Performs a cross-partition hops depth traversal. Automatically manages dynamic loading and unloading of partition chunks via the LRU cache.

Returns

List[str]

List of entities exactly at depth K, seamlessly bridging multiple partitions.

2. retrieve_within_k_hop

def retrieve_within_k_hop(entity_ids: List[str], hops: int, shortest_path: bool = True) -> List[str]

Accumulates entities from hop 0 to K across all necessary partitions.

Returns

List[str]

List of all unique entities within the depth boundary.

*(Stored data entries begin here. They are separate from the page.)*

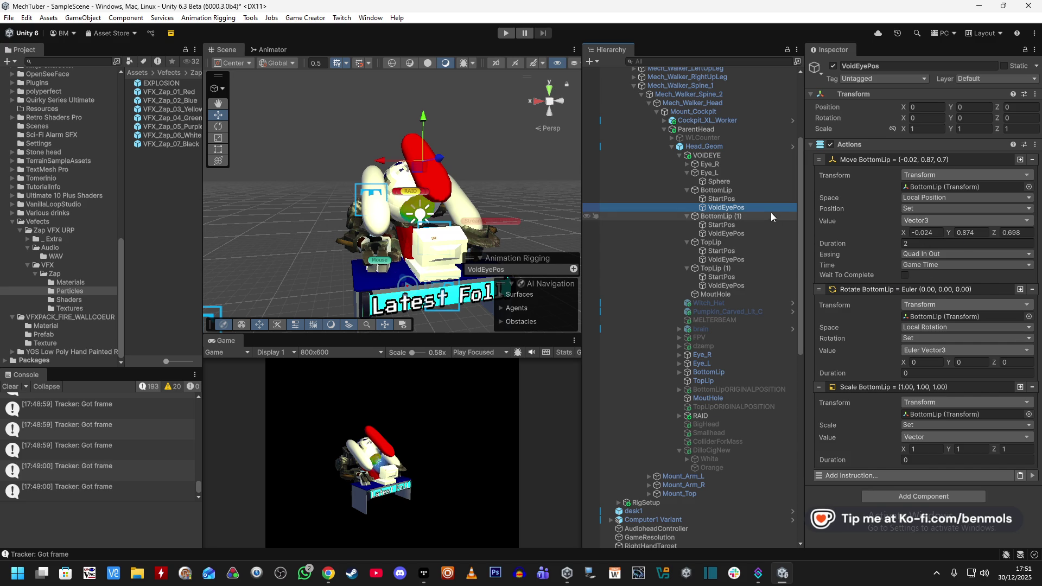
# Set the Rotate target Z to 102.225 from BottomLip's rotation, duration 2
pyautogui.click(750, 192)
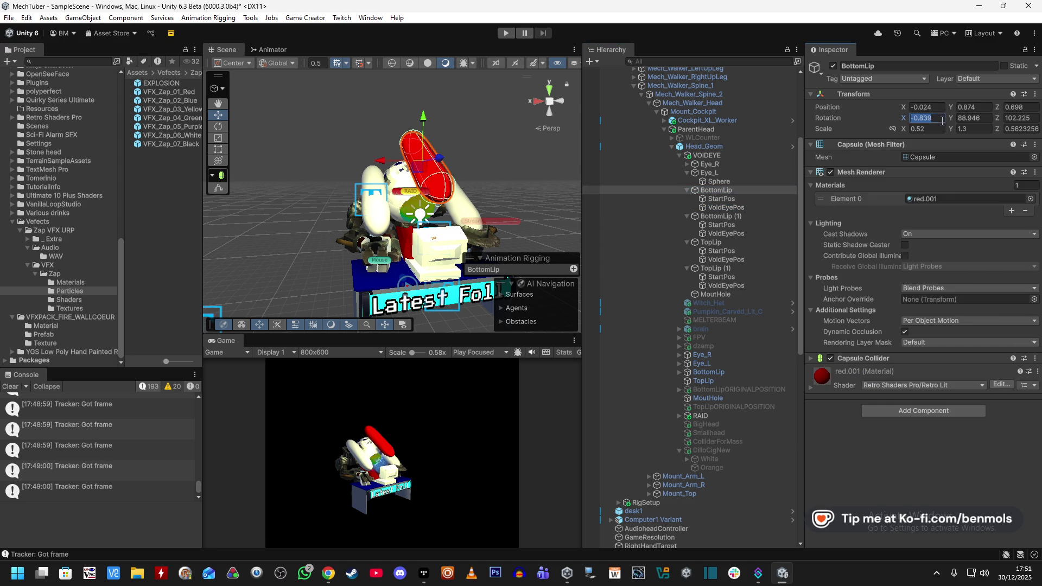
pyautogui.click(748, 205)
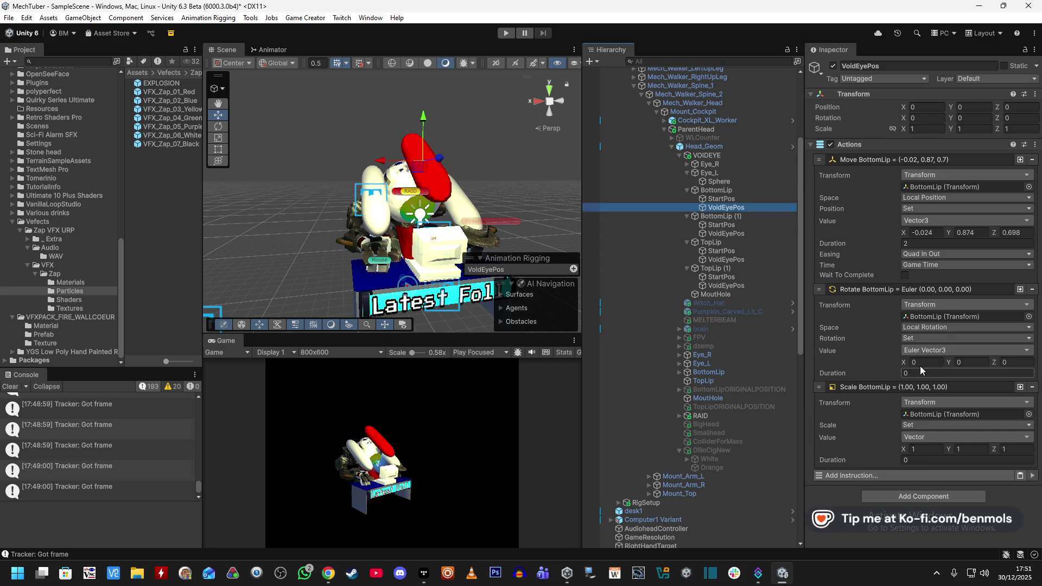
pyautogui.click(727, 191)
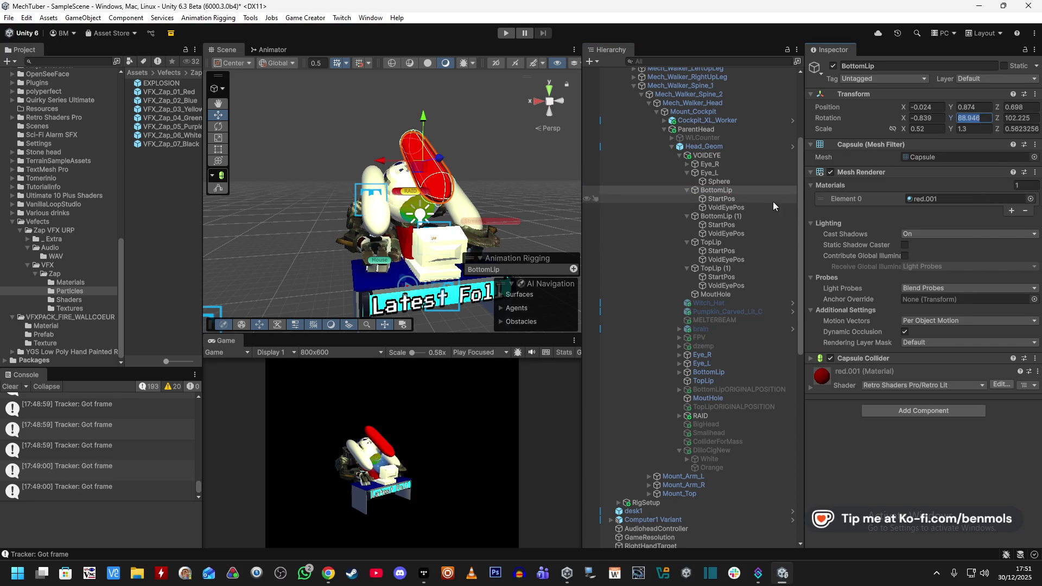
pyautogui.click(784, 207)
pyautogui.click(735, 190)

3. retrieve_with_paths_at_k_hop

def retrieve_with_paths_at_k_hop(entity_ids: List[str], hops: int = 2, shortest_path: bool = True, max_paths_per_entity: Optional[int] = None) -> Dict[str, Any]

Tracks topological path indices across multiple graph partitions simultaneously.

Returns

Dict[str, Any]

Dictionary mapping endpoints at exactly hop K to their cross-partition topological paths.

4. retrieve_with_paths_within_k_hop

def retrieve_with_paths_within_k_hop(entity_ids: List[str], hops: int = 2, shortest_path: bool = True, max_paths_per_entity: Optional[int] = None) -> Dict[str, Any]

The most comprehensive method. Reconstructs every step taken across all partitions up to depth K.

Returns

Dict[str, Any]

Dictionary mapping all discovered endpoints to their complete pathways.

Batch Caching Optimization

Unlike standard single-query batching, LogosKGLarge provides specialized batch_retrieve_* methods. These methods mathematically analyze the subgraphs required for an entire array of user queries, sorting and clustering them internally to maximize LRU cache hits, drastically eliminating disk I/O bottlenecks.

def batch_retrieve_within_k_hop(batch_entity_ids: List[List[str]], hops: int, shortest_path: bool = True) -> List[List[str]]

Processes an entire batch of independent patient narratives / seed groupings simultaneously.

Returns

List[List[str]]

A 2D array of results mapped perfectly back to the original input query order.

def batch_retrieve_with_paths_within_k_hop(batch_entity_ids: List[List[str]], hops: int = 2, ...) -> List[Dict[str, Any]]

Batch version of the full path reconstruction algorithm with LRU cache sorting logic applied.

Returns

List[Dict[str, Any]]

A list of dictionaries, where each dictionary contains the reconstructed paths matching its respective input query.